## [Activity]
Copy the records below word for word, leaving out the pictures.

════════════════════

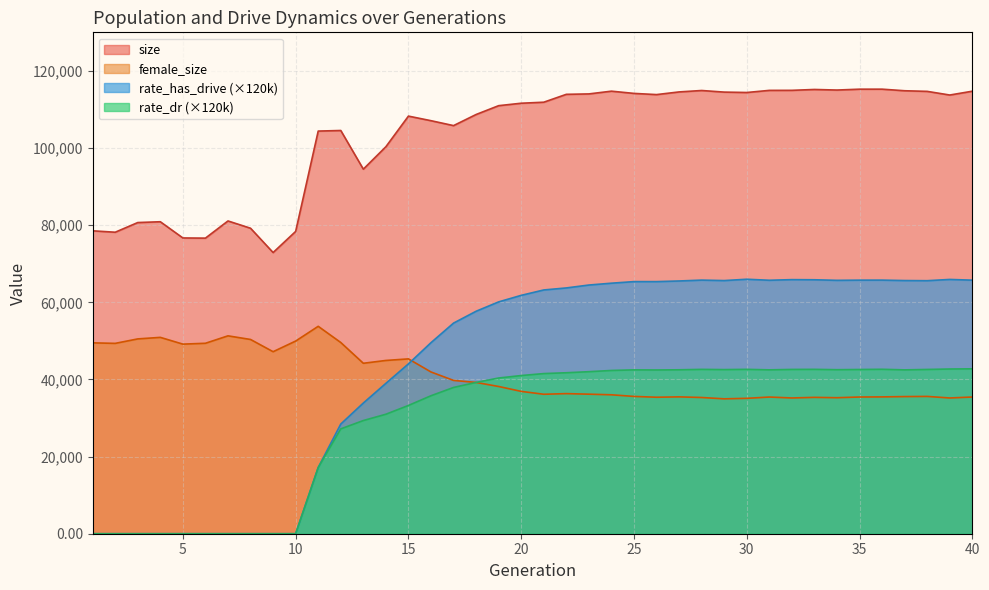

Which category has the lowest value in the rate_dr series?

1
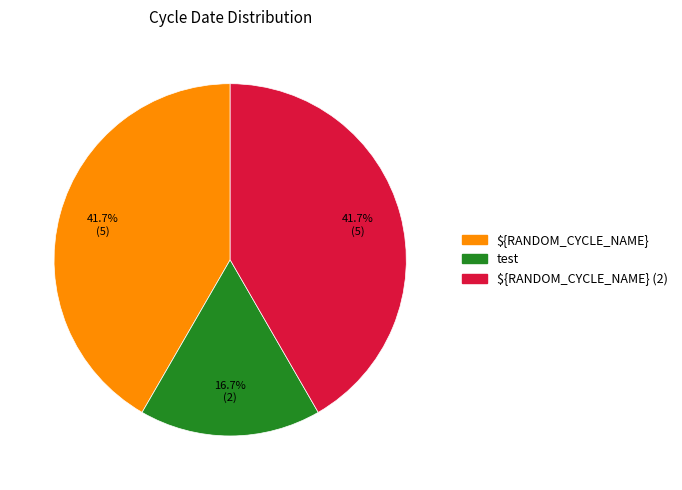

Does any single category account for the majority?

No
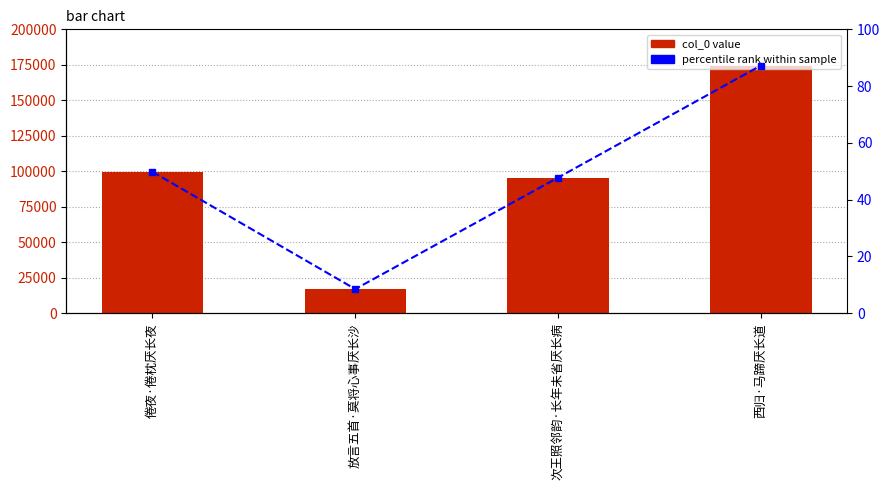

How many values in the col_0 series are below 99652?

2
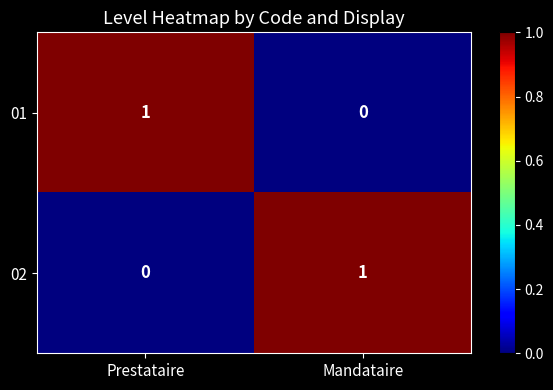

Reading left to right, what are all the values shown in this chart?

01: Prestataire=1	Mandataire=0
02: Prestataire=0	Mandataire=1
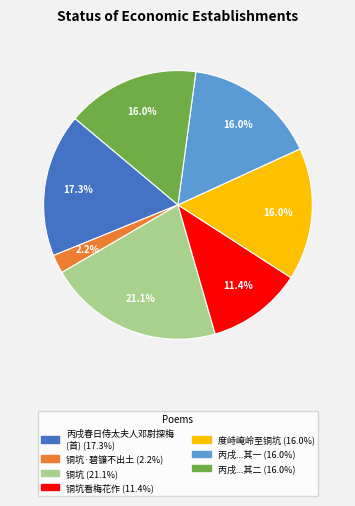

To the nearest percent, what is the difference between the largest and smallest slice percentages?

19%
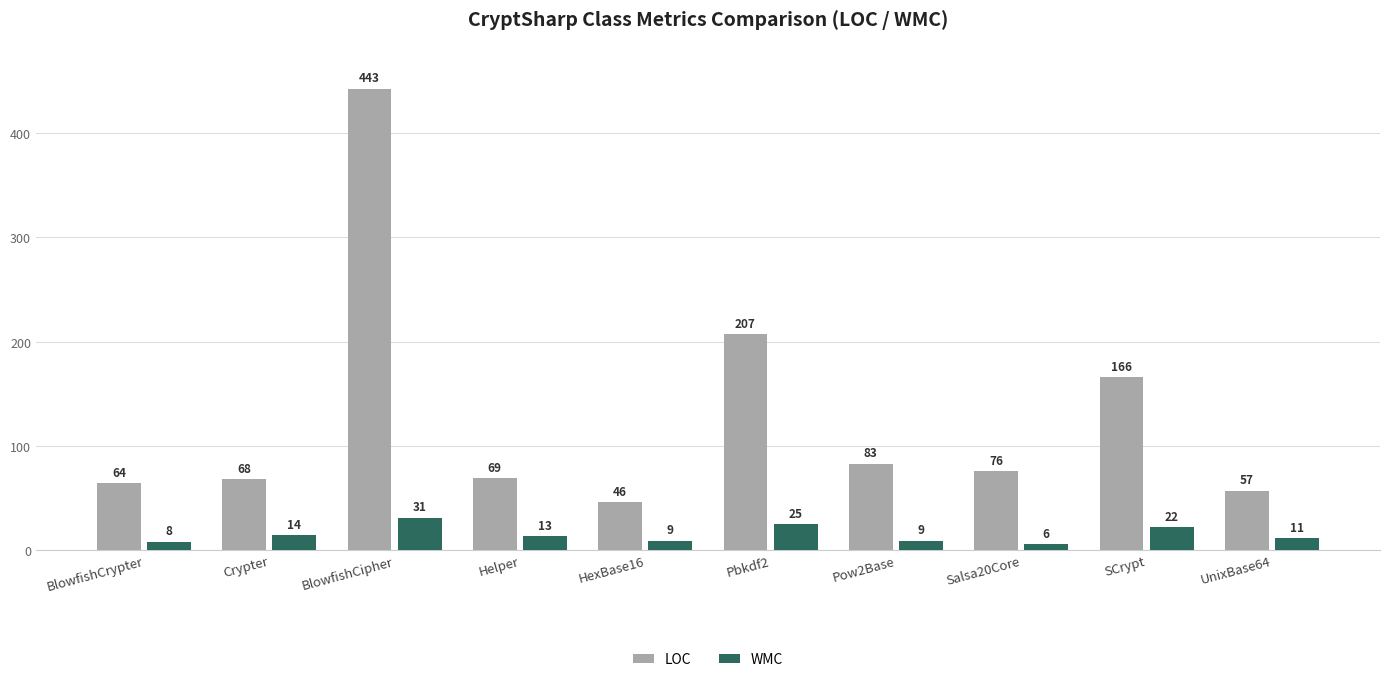

Reading left to right, list all the values displayed in this chart.

LOC: BlowfishCrypter=64	Crypter=68	BlowfishCipher=443	Helper=69	HexBase16=46	Pbkdf2=207	Pow2Base=83	Salsa20Core=76	SCrypt=166	UnixBase64=57
WMC: BlowfishCrypter=8	Crypter=14	BlowfishCipher=31	Helper=13	HexBase16=9	Pbkdf2=25	Pow2Base=9	Salsa20Core=6	SCrypt=22	UnixBase64=11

════════════════════

## [Task response]
Which category has the lowest value in the rate_dr series?

1

Does any single category account for the majority?

No

How many values in the col_0 series are below 99652?

2

Reading left to right, what are all the values shown in this chart?

01: Prestataire=1	Mandataire=0
02: Prestataire=0	Mandataire=1

To the nearest percent, what is the difference between the largest and smallest slice percentages?

19%

Reading left to right, list all the values displayed in this chart.

LOC: BlowfishCrypter=64	Crypter=68	BlowfishCipher=443	Helper=69	HexBase16=46	Pbkdf2=207	Pow2Base=83	Salsa20Core=76	SCrypt=166	UnixBase64=57
WMC: BlowfishCrypter=8	Crypter=14	BlowfishCipher=31	Helper=13	HexBase16=9	Pbkdf2=25	Pow2Base=9	Salsa20Core=6	SCrypt=22	UnixBase64=11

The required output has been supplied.